***** Input data
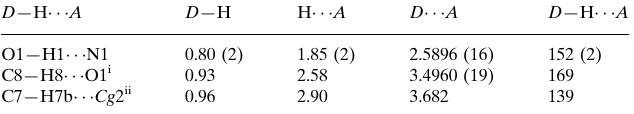
Hydrogen-bond geometry (A˚ , (cid:1) ). Cg 2 is the centroid of the C9–C14 ring.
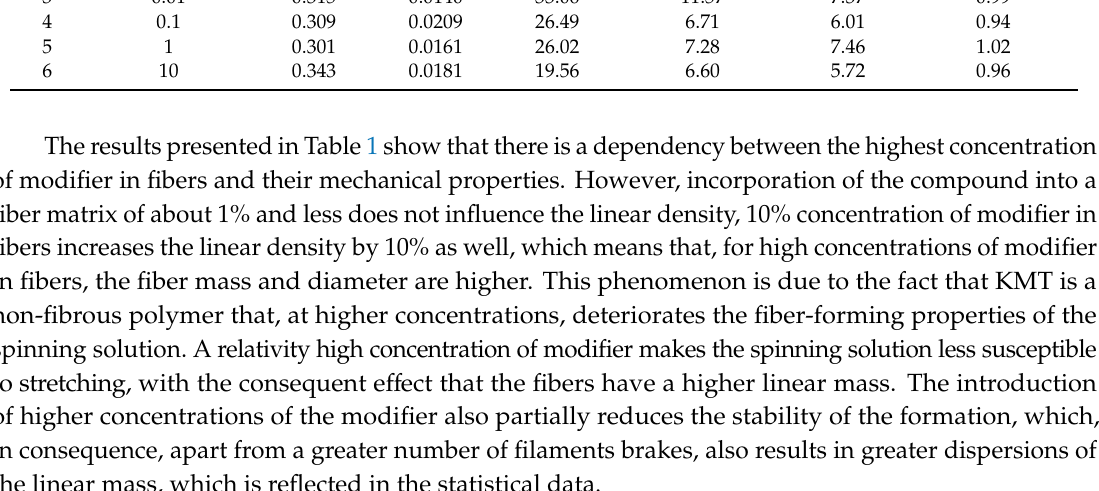
Standard Elongation Deviation for at Break Elongation at (%) Break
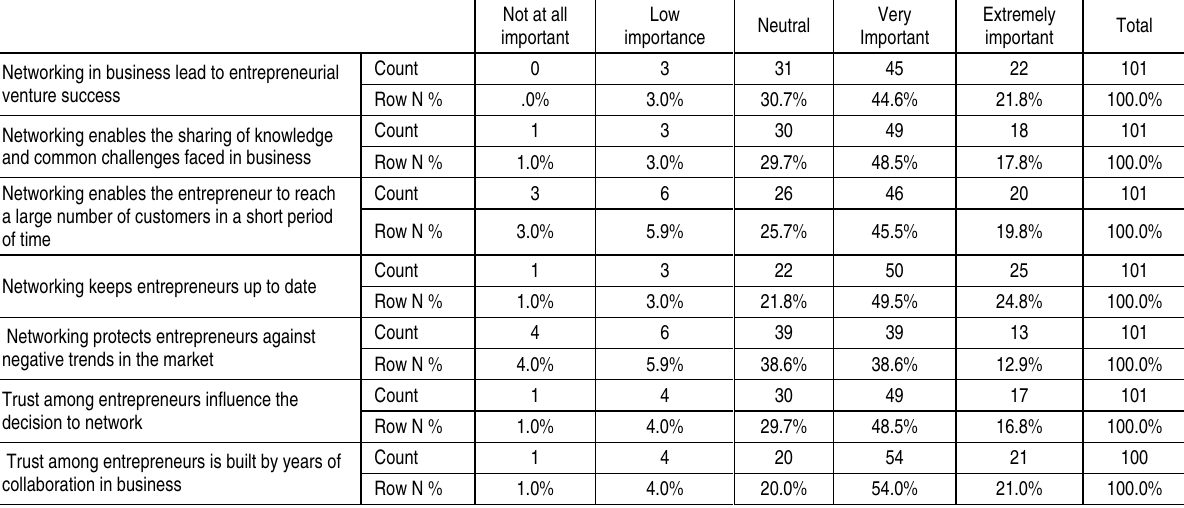
Table 3. The skill of networking and trust – level of importance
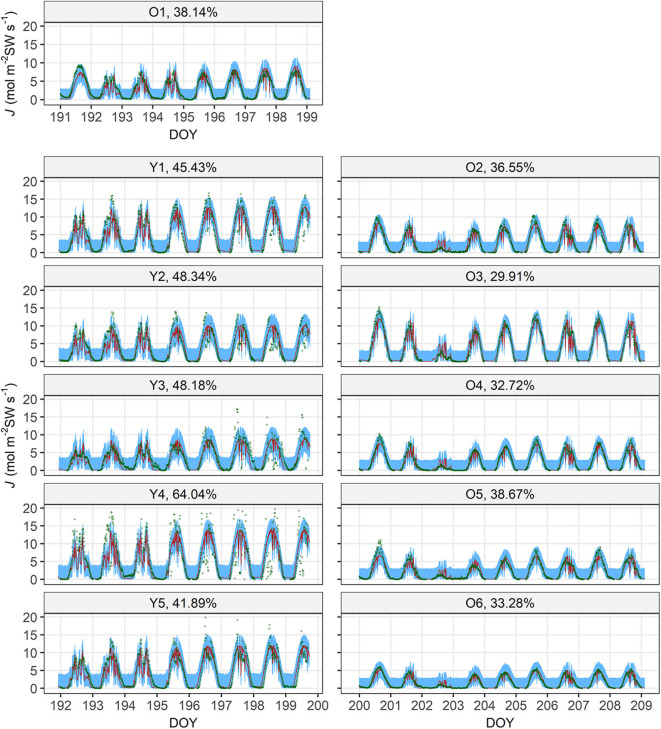
Measured sap flow density (J(O), dark green circle) and 95% intervals of parametric (λ, ι, γ, ρ and χ; red shade) and measurement (blue shade) uncertainties of modelled sap flow density (J(M)) of the sample trees. Each panel is titled with the tree's number (Table 1) and normalized root-mean-square error (RMSE%) by the mean of respective J(O). For visual clarity, the J(M) values with the maxima a posteriori (MAP) estimates of the parameter vectors are not shown because the parametric uncertainty is very small. DOY, day of year (marked at 00:00 of the day).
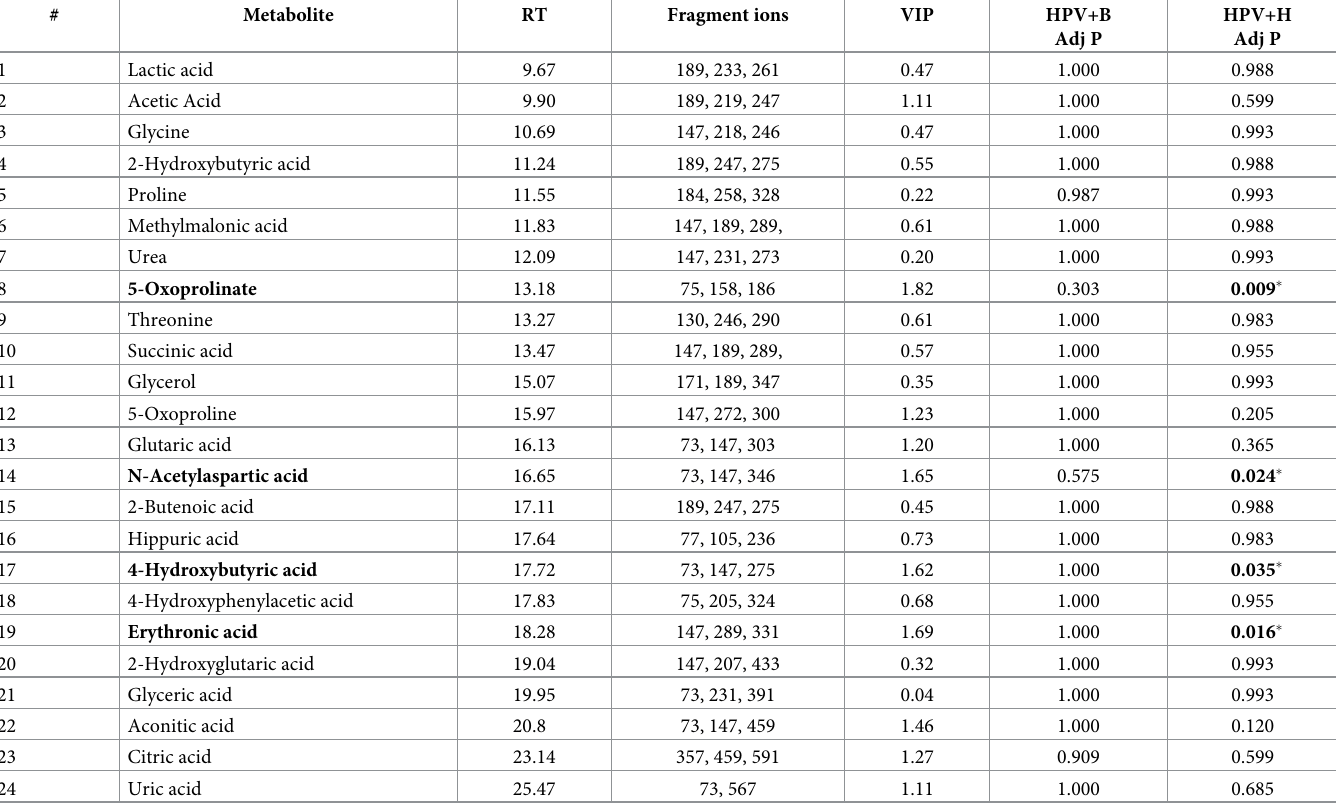
Table 2. Human urine metabolome found in HPV+B vs HPV- and HPV+H vs HPV-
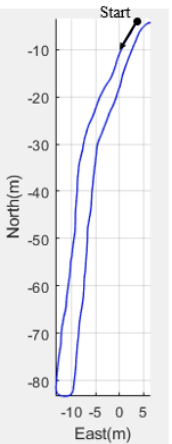
Figure 3. The path trajectory of the underground parking lot.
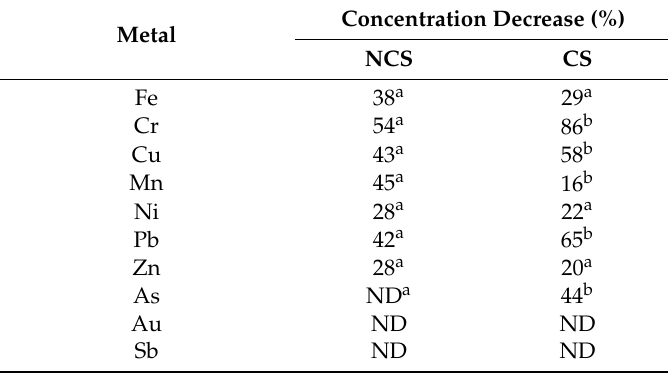
Table 2. Metal decrease percentages in NCS and CS soils after 90 days. Metal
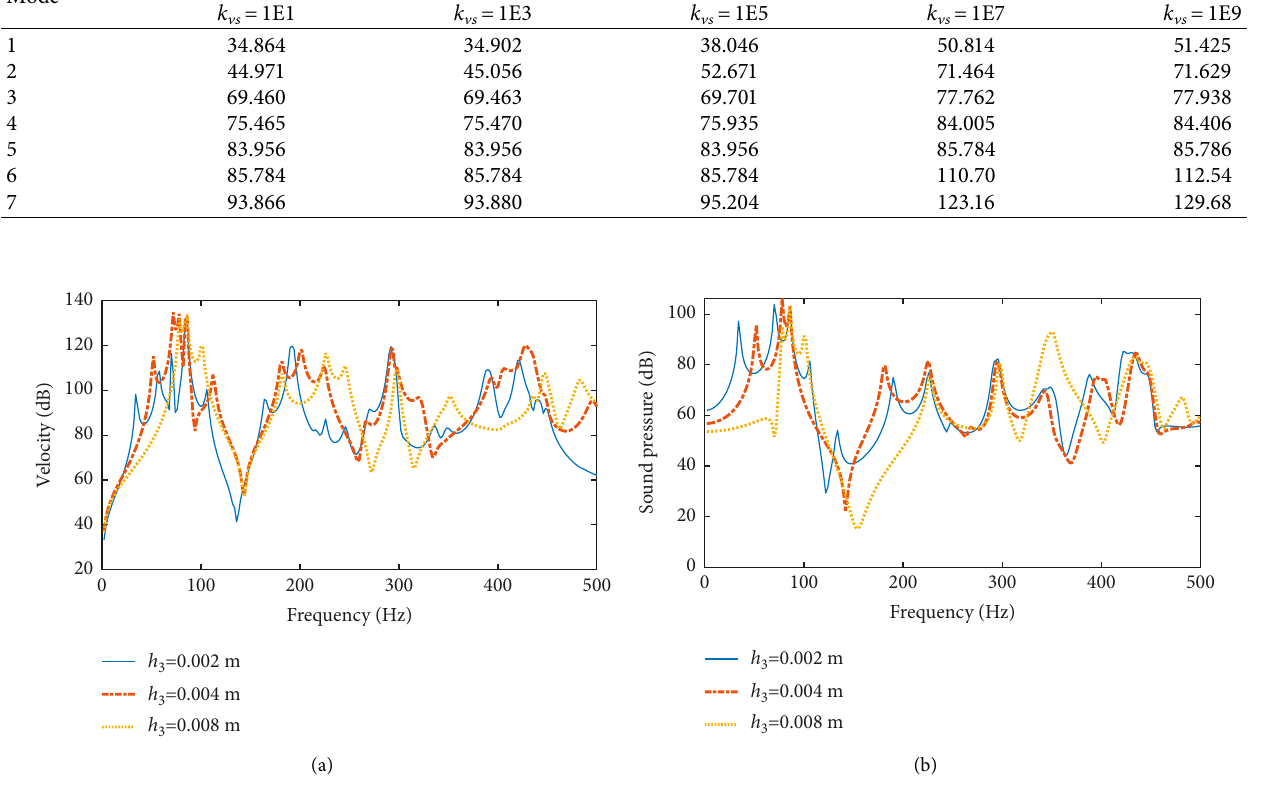
Table 5: First eight natural frequencies of the stiffened double panel-cavity coupled system with the boundary springs of the stiffener. Mode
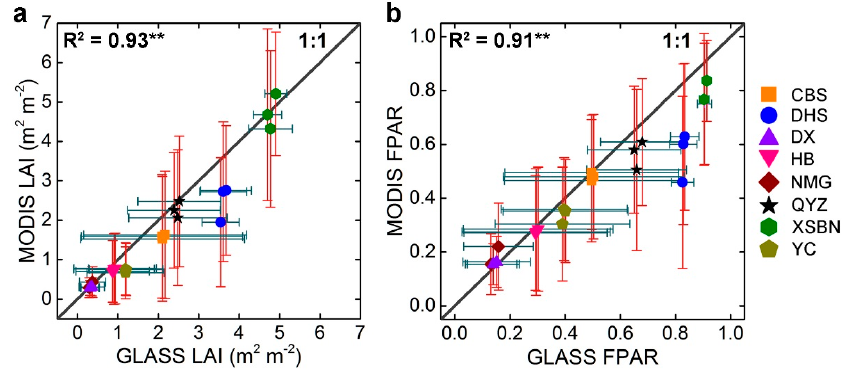
Figure 10. Comparison of the average ( a ) LAI and ( b ) FPAR from the MODIS datasets and the GLASS LAI products. Significance levels: ** p < 0.01. Table 5. Comparison of the LAI and FPAR derived from the GLASS LAI datasets with those from the MODIS products for various biomes.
**********
**Exercise:**
Using the entries above, write out exactly the lines from the one with "Standard Elongation Deviation" through the one with "Measured sap flow", ends included. Leave out any pictures.

**Task answer:**
Standard Elongation Deviation for at Break Elongation at (%) Break
Table 3. The skill of networking and trust – level of importance
Measured sap flow density (J(O), dark green circle) and 95% intervals of parametric (λ, ι, γ, ρ and χ; red shade) and measurement (blue shade) uncertainties of modelled sap flow density (J(M)) of the sample trees. Each panel is titled with the tree's number (Table 1) and normalized root-mean-square error (RMSE%) by the mean of respective J(O). For visual clarity, the J(M) values with the maxima a posteriori (MAP) estimates of the parameter vectors are not shown because the parametric uncertainty is very small. DOY, day of year (marked at 00:00 of the day).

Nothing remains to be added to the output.